> The problem: Only lines with the string "refried" are wanted. Pull them out of the data.

> Stored data:

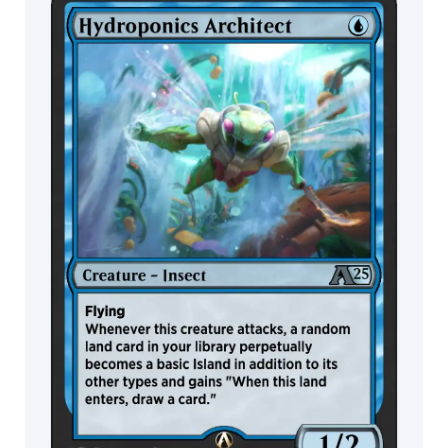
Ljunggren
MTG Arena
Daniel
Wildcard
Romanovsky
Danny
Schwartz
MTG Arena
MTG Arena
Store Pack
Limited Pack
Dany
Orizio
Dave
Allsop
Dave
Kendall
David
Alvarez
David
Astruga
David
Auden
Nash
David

---

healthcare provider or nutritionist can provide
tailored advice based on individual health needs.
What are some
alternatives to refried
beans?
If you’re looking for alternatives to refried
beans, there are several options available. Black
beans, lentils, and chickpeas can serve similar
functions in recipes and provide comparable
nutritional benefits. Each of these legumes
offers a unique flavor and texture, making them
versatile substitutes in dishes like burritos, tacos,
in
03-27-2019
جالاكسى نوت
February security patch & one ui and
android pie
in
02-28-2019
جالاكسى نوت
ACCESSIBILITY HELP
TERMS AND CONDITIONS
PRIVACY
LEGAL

> Task solution:
alternatives to refried
If you’re looking for alternatives to refried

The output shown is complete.